The Hilbert-Polya Conjecture and the Prolate Spheroidal Operator

More Info
expand_more

Abstract

One possible way of proving the famous and important Riemann hypothesis would be to realize the Riemann zeta zeroes as the eigenvalues of some self-adjoint operator, using self-adjointness to show that the non-trivial zeroes all lie on the critical line. This is known as the Hilbert-Polya conjecture. Interpreting such a self-adjoint operator as an observable of some quantum system, one can try to describe the Riemann zeta zeroes in physical terms, making the Hilbert-Polya conjecture an interesting border case between mathematics and physics.

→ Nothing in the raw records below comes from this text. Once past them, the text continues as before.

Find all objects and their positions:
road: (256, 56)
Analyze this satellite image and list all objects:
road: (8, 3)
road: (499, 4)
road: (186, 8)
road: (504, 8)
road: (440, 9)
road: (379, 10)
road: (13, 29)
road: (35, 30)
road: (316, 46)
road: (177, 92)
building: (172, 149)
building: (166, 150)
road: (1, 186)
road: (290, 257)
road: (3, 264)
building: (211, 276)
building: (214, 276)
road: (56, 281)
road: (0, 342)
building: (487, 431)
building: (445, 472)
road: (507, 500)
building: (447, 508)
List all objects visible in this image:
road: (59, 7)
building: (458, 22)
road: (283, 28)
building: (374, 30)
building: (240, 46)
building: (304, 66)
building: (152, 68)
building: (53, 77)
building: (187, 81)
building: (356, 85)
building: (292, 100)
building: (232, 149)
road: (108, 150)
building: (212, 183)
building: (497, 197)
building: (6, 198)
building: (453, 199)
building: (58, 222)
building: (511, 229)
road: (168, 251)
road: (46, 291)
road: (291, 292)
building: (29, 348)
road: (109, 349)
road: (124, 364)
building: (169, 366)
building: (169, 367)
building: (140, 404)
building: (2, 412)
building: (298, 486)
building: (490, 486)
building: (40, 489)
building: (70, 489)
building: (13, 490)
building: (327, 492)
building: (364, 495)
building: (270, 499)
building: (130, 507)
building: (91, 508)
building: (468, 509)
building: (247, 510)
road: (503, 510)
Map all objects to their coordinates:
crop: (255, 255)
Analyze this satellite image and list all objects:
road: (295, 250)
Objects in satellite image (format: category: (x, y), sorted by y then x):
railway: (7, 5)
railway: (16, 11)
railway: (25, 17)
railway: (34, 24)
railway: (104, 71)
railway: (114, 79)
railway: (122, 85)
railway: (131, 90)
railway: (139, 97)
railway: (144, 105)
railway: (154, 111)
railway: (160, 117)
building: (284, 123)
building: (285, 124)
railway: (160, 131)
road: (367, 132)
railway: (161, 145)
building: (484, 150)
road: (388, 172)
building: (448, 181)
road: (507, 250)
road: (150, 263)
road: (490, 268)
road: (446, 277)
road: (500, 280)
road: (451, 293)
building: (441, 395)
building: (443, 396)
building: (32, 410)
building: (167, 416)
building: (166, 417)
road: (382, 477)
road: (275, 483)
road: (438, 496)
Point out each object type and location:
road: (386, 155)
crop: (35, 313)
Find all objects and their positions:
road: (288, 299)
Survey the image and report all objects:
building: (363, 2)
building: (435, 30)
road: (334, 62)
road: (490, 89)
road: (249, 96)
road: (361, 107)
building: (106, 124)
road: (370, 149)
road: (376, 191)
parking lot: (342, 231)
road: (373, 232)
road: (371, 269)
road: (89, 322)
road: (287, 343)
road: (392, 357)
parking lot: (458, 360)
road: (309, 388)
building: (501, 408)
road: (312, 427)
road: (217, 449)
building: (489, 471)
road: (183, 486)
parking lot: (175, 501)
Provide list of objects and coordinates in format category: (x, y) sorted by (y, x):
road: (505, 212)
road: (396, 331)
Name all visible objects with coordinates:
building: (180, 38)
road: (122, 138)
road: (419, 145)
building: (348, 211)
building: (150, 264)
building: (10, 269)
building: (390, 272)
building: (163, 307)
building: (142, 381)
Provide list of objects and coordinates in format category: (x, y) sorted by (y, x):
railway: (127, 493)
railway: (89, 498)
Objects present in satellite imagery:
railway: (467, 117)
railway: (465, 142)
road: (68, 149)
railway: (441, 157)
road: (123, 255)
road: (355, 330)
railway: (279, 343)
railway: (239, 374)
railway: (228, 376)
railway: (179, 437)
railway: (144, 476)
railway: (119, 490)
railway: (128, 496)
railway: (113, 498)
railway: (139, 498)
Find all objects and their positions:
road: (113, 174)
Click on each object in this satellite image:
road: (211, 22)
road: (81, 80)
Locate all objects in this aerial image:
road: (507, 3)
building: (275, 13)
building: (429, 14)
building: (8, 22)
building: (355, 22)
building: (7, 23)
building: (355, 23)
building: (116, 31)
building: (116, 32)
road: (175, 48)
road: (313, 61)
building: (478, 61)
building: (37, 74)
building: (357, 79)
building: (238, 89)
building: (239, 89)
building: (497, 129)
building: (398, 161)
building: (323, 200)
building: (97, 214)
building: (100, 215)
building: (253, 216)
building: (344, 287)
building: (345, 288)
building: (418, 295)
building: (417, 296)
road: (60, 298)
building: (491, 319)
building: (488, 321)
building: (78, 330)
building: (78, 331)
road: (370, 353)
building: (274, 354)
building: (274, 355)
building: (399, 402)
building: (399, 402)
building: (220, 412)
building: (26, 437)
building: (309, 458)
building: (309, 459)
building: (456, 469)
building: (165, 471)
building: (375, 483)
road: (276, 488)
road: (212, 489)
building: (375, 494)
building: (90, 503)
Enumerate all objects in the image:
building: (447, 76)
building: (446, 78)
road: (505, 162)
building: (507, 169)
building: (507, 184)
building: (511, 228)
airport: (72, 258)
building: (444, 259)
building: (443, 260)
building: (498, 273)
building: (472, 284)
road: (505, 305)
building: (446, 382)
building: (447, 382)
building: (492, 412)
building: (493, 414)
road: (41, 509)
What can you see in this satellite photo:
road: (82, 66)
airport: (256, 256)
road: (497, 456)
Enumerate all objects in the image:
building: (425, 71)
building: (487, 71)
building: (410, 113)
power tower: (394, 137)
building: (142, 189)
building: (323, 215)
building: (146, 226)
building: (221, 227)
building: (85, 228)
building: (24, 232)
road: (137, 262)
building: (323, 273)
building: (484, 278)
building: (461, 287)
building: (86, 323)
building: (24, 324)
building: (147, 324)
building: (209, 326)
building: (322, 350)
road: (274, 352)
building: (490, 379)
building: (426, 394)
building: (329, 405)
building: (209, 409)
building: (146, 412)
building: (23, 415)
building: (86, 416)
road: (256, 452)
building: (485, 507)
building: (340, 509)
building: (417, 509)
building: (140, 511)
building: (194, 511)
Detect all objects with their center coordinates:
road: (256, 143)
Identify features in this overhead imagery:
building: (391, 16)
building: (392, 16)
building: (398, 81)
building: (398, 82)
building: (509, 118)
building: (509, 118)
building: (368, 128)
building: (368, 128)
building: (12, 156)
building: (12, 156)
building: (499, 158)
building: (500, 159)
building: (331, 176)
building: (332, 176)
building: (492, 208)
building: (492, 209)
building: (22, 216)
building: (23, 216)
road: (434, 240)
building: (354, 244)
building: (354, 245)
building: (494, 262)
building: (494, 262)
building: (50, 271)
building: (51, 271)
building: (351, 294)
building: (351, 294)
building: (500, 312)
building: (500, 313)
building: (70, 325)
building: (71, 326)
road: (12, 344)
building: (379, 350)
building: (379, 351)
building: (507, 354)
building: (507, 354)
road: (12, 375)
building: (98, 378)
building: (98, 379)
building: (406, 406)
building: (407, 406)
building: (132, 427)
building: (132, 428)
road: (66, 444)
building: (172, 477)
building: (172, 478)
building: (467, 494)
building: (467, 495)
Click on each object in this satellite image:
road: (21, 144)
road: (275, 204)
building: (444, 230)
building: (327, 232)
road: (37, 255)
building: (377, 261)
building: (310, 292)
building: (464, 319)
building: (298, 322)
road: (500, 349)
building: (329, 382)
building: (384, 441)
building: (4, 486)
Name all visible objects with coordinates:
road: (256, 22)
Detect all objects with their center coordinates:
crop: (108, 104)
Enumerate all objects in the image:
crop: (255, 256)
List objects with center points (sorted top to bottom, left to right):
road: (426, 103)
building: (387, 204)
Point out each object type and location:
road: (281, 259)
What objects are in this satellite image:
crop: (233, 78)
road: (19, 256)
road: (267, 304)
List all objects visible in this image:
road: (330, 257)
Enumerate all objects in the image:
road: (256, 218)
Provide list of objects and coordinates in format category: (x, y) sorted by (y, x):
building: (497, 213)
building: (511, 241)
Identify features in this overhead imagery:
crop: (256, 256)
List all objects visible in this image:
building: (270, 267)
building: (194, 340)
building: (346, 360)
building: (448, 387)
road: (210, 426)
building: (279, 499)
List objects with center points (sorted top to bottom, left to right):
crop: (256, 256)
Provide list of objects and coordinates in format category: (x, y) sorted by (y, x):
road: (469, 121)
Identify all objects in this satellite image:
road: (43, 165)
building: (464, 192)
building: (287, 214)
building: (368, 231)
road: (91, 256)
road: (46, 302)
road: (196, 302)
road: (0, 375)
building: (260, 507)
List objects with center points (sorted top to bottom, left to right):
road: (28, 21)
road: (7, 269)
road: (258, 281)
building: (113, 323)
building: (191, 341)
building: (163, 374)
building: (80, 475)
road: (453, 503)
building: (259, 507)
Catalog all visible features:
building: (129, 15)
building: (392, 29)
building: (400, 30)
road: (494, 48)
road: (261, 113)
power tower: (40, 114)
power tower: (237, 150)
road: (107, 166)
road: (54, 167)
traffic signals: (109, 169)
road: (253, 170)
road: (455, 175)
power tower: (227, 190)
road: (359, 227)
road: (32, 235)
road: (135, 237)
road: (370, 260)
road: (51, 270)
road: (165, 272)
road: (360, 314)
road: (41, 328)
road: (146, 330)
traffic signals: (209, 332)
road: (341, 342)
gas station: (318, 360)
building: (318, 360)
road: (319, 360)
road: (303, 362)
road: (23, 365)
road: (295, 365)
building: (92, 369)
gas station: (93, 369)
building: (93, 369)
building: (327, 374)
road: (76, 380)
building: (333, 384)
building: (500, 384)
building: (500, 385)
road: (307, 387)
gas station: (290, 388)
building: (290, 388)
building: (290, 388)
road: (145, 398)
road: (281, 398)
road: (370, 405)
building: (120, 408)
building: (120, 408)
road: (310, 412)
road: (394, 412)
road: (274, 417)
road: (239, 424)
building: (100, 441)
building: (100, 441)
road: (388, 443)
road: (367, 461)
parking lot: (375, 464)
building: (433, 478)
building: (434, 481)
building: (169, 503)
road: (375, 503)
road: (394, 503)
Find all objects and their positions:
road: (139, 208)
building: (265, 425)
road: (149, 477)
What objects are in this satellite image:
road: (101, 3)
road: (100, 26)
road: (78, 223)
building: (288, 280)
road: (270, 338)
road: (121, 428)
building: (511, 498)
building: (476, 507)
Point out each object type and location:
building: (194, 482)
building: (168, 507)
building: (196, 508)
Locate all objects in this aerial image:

Major work on the Hilbert-Polya conjecture was done by Alain Connes. In his framework, the prolate spheroidal differential operator plays an important but auxiliary role. Before Connes’ work, this second-order differential operator was mainly known for its use in signal analysis, specifically in Slepian’s work on signals which are both time-limited and band-limited. In a more recent article, Connes and Moscovici show that the relation between the prolate spheroidal operator and the Riemann zeta function might be deeper than it seems. They show that a certain self-adjoint realization of the prolate spheroidal operator on the entire real line has discrete spectrum that is asymptotically similar to the squares of the Riemann zeta zeroes. This surprising discovery allows them to construct an operator which approximately solves the Hilbert-Polya conjecture.

Though Connes and Moscovici’s article is wonderful and inspiring, it is tersely written. Hence, in this bachelor thesis, details have been provided to the reasoning of the article. In addition, the physical interpretations of the Riemann zeta zeroes, which support the Hilbert-Polya conjecture, have also been presented.